A benign tumour diagnosis transformed a life sentence into a bonus. In January 2007, a 52-year-old man sat in an oncologist’s office and was told he had a bone tumour on his right pelvis—almost certainly malignant, almost certainly fatal. “I’m sorry to say, in 98% of cases, it means you are looking at possibly six months of life,” the doctor said. The patient braced for the end. He did not yet know that he would become part of the lucky 2%.
The shock diagnosis
For two years before that moment, the man had suffered severe, intermittent back pain. Some episodes left him paralysed with agony; at other times it was merely distracting. He tried everything: six months of physiotherapy, visits to his local NHS doctor, an X-ray referral, and consultations with a back specialist who ordered multiple MRI scans over two years. Every report came back clear. Exhausted and frustrated, he had resigned himself to a mystery.
The answer came almost by chance. A routine colonoscopy and an unrelated MRI scan—prompted by a stool test, not the back pain—revealed the problem. As he waited in reception, a nurse told him a follow-up appointment had been arranged for the next morning. He knew something was wrong. The following day the consultant confirmed that while his colon was healthy, the MRI had spotted a tumour the size of an aubergine sitting on his pelvis.

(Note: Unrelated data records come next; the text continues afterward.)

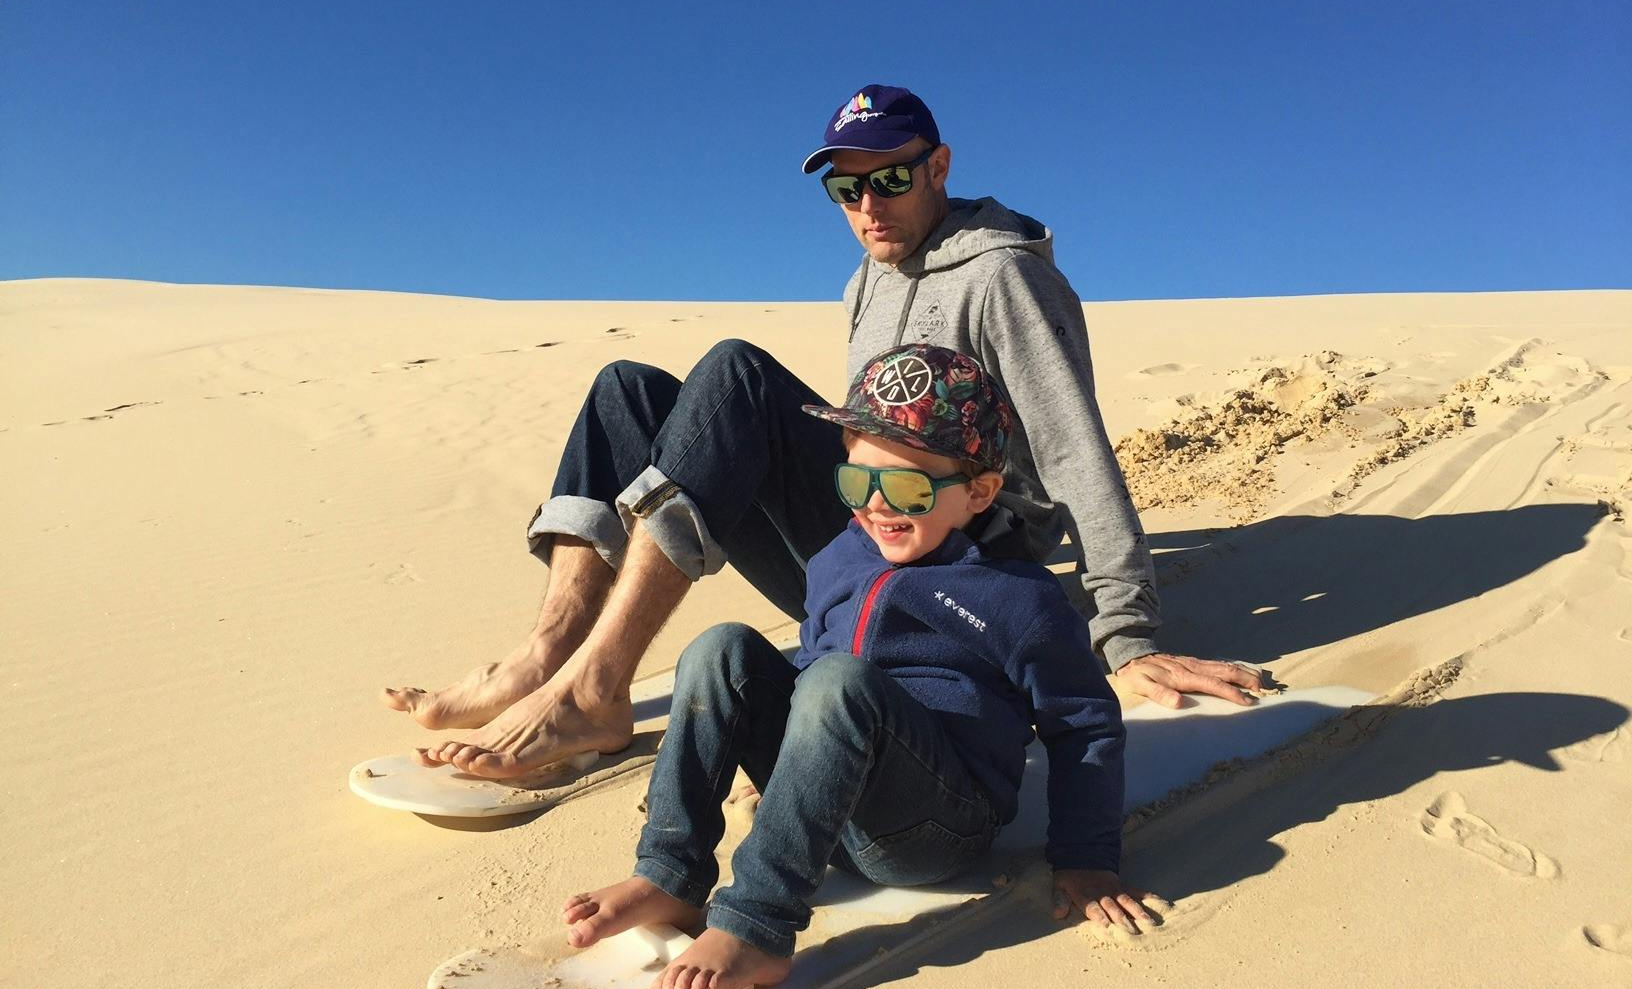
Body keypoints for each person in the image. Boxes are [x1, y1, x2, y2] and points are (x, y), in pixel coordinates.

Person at [384, 84, 1262, 779]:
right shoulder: (864, 286)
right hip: (873, 548)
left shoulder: (1003, 279)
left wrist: (1126, 638)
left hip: (966, 578)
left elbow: (1074, 449)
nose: (867, 205)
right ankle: (546, 657)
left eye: (889, 177)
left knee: (735, 372)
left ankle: (599, 685)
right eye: (846, 188)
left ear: (939, 166)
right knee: (626, 393)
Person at [562, 346, 1151, 989]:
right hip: (834, 811)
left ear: (979, 493)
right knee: (721, 649)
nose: (875, 506)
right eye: (856, 482)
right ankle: (669, 872)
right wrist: (786, 766)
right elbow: (812, 663)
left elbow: (1083, 726)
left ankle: (756, 923)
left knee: (839, 683)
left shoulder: (1019, 598)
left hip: (934, 828)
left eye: (906, 487)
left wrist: (1087, 856)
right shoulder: (841, 557)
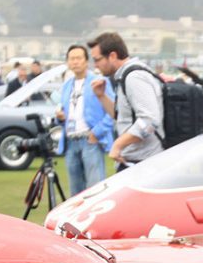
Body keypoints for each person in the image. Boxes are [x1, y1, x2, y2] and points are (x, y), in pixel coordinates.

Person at [88, 31, 164, 169]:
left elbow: (150, 120)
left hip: (143, 162)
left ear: (112, 56)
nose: (95, 65)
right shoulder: (124, 76)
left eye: (97, 59)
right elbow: (122, 117)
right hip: (134, 160)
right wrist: (101, 96)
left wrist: (118, 144)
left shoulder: (134, 77)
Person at [56, 43, 113, 196]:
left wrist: (96, 133)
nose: (75, 62)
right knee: (75, 192)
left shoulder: (99, 82)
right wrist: (61, 118)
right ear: (67, 62)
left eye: (79, 58)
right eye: (71, 59)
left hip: (90, 141)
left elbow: (113, 112)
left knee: (95, 189)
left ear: (86, 61)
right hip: (70, 141)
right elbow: (64, 111)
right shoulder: (67, 85)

Within an hour he was in an oncologist’s office hearing the grim statistic. He and his wife, Talyn, went home in silence. He was not afraid of dying, he later said, but he was consumed by anxiety about what would happen to his two teenage daughters without a father. The next few weeks were a blur: the family had sold their home in December and were moving to a rental apartment, and he was shuttling between hospital tests to formally diagnose the cancer.
The unexpected good news
In early March 2007, a month after the initial shock, the full medical results arrived. At the Harley Street clinic, the oncologist announced he had both good and bad news. “Almost gleefully,” the patient recalled, the doctor told him he now belonged to the “lucky 2% club”: the tumour was benign. He punched the air in excitement; Talyn exhaled in relief. The bad news was that the growth was so large it still had to be surgically removed. The man was more than happy to go under the knife.
The orthopaedic surgeon operated later that April. After one night in intensive care, the patient came home within a week and began a slow recovery. He took no medication but had weekly physiotherapy for six months and enrolled in online philosophy courses to nourish his mind and spirit. The back pain vanished. Gradually, he said, “I began to feel like my old self.”

A new purpose after near-death
Despite the dramatic reprieve, the man found that surviving did not automatically mean thriving. He semi‑retired for nine years, but felt frustrated and adrift. “I had a lack of purpose,” he later explained. At the age of 61, still feeling young and restless, he decided to come out of semi‑retirement and launch a new career as a mindset mentor, writer and speaker. His specialism became helping people reinvent themselves after retirement—drawing directly on his own experience of learning to live again when he had expected to die.
His path to this new identity was not linear. In the decade since his surgery, he has undertaken a 30‑day silent retreat, an experience that deepened his personal practice (such retreats, typically involving meditation, yoga and periods of silence, are offered across the UK, with costs for a five‑day programme averaging around £725 to £745). He also completed an odyssey around the world in 80 days—a challenge inspired by Jules Verne’s novel, which has been attempted by others such as cyclist Mark Beaumont, who pedalled 18,000 miles in 78 days in 2017. The man’s own journey was a personal milestone, not a record, but it symbolised the distance he had travelled from the doctor’s office.

His personal life also changed. He and Talyn divorced amicably, and he says they remain close, as do his daughters. He has written three books and is about to start a five‑day retreat in the UK for retirees seeking a fresh start.
Now 71, the man says the work he does—mentoring others to find purpose after retirement—is what gives meaning to his life. “Because tomorrow is not guaranteed,” he reflected. “I plan to make the most of my ‘bonus’ time.”